Di Elijah J. Magnier: @ejmalrai
Tradotto da: Alice Censi
L’ 11 gennaio 2007 le forze americane facevano irruzione nell’Ufficio iraniano di Collegamento di Erbil catturando alcuni ufficiali iraniani del Corpo delle Guardie della Rivoluzione Islamica (IRGC). Nove giorni dopo, un commando guidato da un ufficiale di Hezbollah e da membri del gruppo di Moqtada al-Sadr ( Asaeb Ahl al-Haq) lanciava un attacco temerario in pieno giorno nella provincia di Karbala alla guida di auto americane blindate di proprietà di un ministro iracheno. Riuscivano a catturare e ad uccidere cinque tra soldati e ufficiali americani. Questo è il linguaggio che l’Iran usa per mandare i suoi messaggi agli Stati Uniti, una comunicazione inconfondibile, senza lasciare le proprie impronte.
Domenica mattina alle 4 (ora locale) si è sentita una violenta esplosione nel porto di al-Fujairah, negli Emirati Arabi Uniti il cui risultato è stato il pesante danneggiamento di cinquenavi da carico (al-Marzoqah, al-Miraj, al-Majd, al-Amijal e Khamsa Ashra). Non ci sono stati feriti né fuoriuscite di sostanze chimiche o carburante. Tra le navi colpite due erano petroliere dell’Arabia Saudita.
E’ stata un’operazione pulita, a basso costo, veloce e soprattutto efficientissima nel raggiungere un grandissimo risultato: metter fine alle prospettive di guerra in estate tra Stati Uniti e Iran e anche tra Hezbollah e Israele. Il sabotaggio è stato un assaggio di quello che potrebbe succedere alle economie dei paesi mediorientali e alle importazioni mondiali di petrolio nel caso l’Iran fosse messo con le spalle al muro e attaccato. Gli Stati Uniti e i loro alleati in Medio Oriente non potrebbero mai immaginare quello di cui è capace l’Iran ( anche se non c’è nessuna prova tangibile che porti ad accusare l’Iran) in caso di guerra. Trump dovrà riflettere molto attentamente sulla sua possibile rielezione nel 2020 dovesse mai decidere di intraprendere una guerra che non ha orizzonti e risultati chiari.

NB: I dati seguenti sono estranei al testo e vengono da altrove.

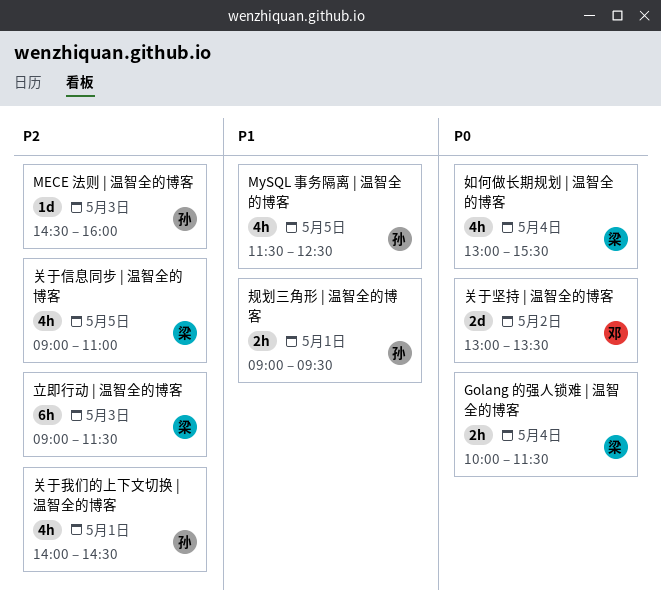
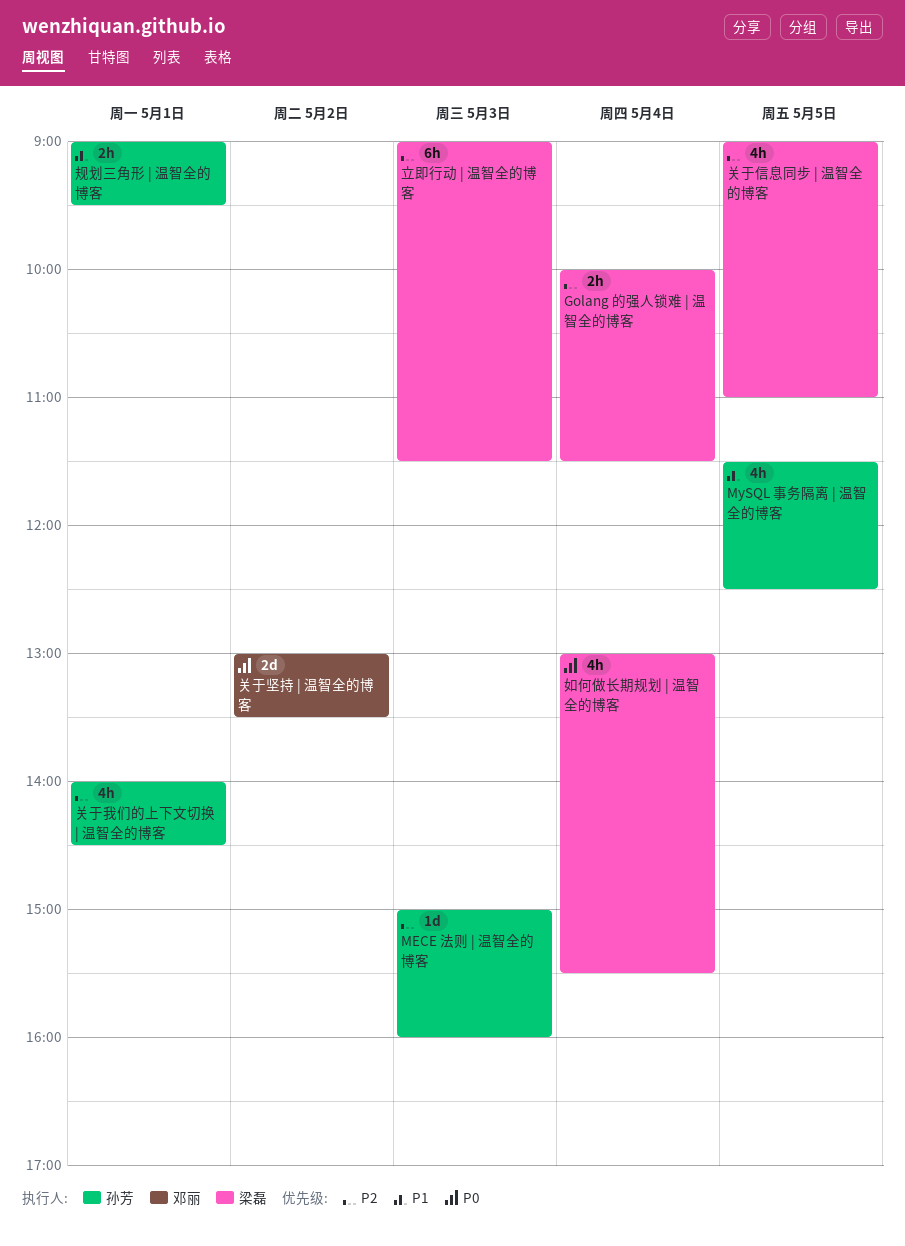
Golang 的强人锁难 | 温智全的博客, priority: P0 -> P2
MECE 法则 | 温智全的博客, begins: 14:30 -> 15:00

Al-Fujairah, che si trova a 140km dallo Stretto di Hormuz, è il secondo centro per il rifornimento di carburante a bordo delle navi al mondo, operativo dal 1983. Il suo primo terminale petrolifero ha iniziato a funzionare nel 2006, il secondo nel 2010. L’importanza di al-Fujairah si è delineata quando lo Stretto di Hormuz venne minato dall’Iran nella guerra tra Iraq e Iran degli anni ’80. Al di là di chi è responsabile dell’operazione di sabotaggio, il messaggio chiaro è che le esportazioni di petrolio non sono possibili se l’Iran non è in grado di esportare il suo petrolio. Inoltre ci dice che il mondo subirà un innalzamento vertiginoso del prezzo del petrolio se l’Iran viene accerchiato e gli si toglie l’ossigeno, cioè esattamente quello che il presidente Donald Trump e la sua squadra stanno tentando di fare.
L’Iran aveva minacciato la chiusura dello Stretto di Hormuz se non avesse potuto vendere il suo petrolio. Gli Stati Uniti e i loro alleati in Medio Oriente cercavano quindi di trovare altre soluzioni per evitare di usare lo stretto in caso si fosse presentato questo scenario estremo. Il sabotaggio di al-Fujairah è avvenuto non molto distante dalla base navale degli Stati Uniti e ha mandato perciò un doppio messaggio.
Il sabotaggio, negato dalle autorità emiratine nelle prime ore ma confermato poi più tardi nel pomeriggio, è avvenuto subito dopo l’annuncio da parte degli Stati Uniti dell’arrivo di una portaerei e dei bombardieri B-52 nel Golfo Persico, annuncio fatto per intimidire l’Iran e per affrontare i possibili attacchi al traffico marittimo nello stretto di Hormuz. E’ molto improbabile che gli Stati Uniti si potessero aspettare una risposta così immediata e diretta.
Un anno fa il presidente Trump ritirava gli Stati Uniti dall’accordo nucleare del 2015 firmato dall’Iran e dalle potenze mondiali, ripristinando severe sanzioni unilaterali intese a paralizzare l’economia iraniana. L’Iran allora avvertiva che avrebbe continuato la produzione di acqua pesante e l’arricchimento dell’uranio se entro 60 giorni l’Europa non avesse trovato il modo di compensare le sanzioni americane. Quello che è appena successo ( il sabotaggio a al-Fujairah) sta a indicare che sono possibili altri tipi di risposte alle aggressioni degli Stati Uniti.